“Surely you don’t believe there are spirits of deer returned to earth, do you, Mr. M’Graw?” asked Agnes, smiling.
M’Graw grinned. “Ain’t no tellin’. Mebbe there is. I’m mighty careful what I say about ghosts,” he rejoined. “But this here ghost deer, now—”
He had finished breakfast and was filling his pipe. “Lemme tell you about it,” he said. “I will say, though, ’twasn’t no spirit, for I eat some of the venison from that ghost deer.
“But for two seasons the critter had had the whole of Ebettsville by the ears. The hunters couldn’t get a shot, and some folks said ’twas a sure-enough ghost.
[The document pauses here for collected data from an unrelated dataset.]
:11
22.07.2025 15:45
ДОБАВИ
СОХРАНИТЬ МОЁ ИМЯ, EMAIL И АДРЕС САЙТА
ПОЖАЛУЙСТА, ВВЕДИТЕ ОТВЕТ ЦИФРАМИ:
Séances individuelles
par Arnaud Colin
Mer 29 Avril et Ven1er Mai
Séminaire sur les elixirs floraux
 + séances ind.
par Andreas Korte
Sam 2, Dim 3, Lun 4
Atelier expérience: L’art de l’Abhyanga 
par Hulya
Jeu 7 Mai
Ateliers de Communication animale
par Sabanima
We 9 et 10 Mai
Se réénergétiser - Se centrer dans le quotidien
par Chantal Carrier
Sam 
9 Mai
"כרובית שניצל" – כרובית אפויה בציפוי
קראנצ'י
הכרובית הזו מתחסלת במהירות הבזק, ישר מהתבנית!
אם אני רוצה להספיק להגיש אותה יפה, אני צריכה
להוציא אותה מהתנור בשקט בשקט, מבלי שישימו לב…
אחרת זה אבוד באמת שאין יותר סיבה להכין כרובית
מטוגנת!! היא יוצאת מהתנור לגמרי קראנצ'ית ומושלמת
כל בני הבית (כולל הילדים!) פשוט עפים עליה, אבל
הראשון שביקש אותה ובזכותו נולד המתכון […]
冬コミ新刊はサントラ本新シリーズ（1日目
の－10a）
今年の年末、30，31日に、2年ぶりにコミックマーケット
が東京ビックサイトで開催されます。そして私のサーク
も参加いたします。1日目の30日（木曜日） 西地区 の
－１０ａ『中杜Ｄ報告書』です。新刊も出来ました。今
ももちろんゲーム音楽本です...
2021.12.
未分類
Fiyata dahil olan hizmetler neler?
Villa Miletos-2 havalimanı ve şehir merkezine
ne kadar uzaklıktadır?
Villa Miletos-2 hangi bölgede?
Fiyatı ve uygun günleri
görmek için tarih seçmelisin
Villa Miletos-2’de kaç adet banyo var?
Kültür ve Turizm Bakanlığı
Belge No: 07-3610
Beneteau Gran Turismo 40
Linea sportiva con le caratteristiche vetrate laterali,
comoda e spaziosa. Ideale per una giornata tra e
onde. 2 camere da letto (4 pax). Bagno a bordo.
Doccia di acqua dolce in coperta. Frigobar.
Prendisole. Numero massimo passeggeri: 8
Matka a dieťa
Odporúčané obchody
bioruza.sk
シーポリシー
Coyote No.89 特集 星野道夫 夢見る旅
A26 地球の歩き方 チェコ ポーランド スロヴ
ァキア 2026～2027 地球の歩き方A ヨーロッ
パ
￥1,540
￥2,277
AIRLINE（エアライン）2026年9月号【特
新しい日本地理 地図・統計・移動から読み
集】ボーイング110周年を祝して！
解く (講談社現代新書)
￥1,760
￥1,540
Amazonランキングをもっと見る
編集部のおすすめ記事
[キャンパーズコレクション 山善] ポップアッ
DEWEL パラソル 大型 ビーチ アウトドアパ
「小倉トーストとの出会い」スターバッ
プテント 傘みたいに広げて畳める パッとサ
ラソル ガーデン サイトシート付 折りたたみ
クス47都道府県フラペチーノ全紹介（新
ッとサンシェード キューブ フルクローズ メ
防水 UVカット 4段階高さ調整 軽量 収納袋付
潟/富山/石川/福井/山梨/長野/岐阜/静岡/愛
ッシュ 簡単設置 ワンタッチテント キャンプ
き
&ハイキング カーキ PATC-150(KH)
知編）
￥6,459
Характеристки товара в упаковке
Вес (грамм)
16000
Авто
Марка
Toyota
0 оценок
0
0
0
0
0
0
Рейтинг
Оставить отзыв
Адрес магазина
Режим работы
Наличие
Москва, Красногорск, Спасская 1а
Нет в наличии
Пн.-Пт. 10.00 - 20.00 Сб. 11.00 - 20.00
“But if ’twas a ghost, it was the fust one that ever left footprints in the snow. That’s sure,” chuckled M’Graw. “I went over there with Old Betsey once; but never got a shot at it. Jest the same I seen the footprints, and I knowed what it was.”
“What was it?”
“Looked like a ghost flying past in the twilight. It was an albino—white deer. I told ’em so. And fin’ly Tom Lawrence, as I said, shot it. Why they hadn’t got it before, I guess, was because them that shot at it shivered so for fear ’twas a ghost they couldn’t hit the broad side of a barn!” and M’Graw broke into a loud laugh.
“I did not know that deer were ever white,” Agnes said.
“One o’ the wonders of nature,” Ike assured her. “And not frequent seen. But that critter was one—and a big one. Weighed upwards of two hundred pound. Tom give me a haunch, and when it was seasoned some, ’twasn’t much tougher than shoe-leather. Me, I kill me a doe when I want tender meat. My teeth is gettin’ kind of wore down,” chuckled the old man.
“Was it really all white?” asked Neale.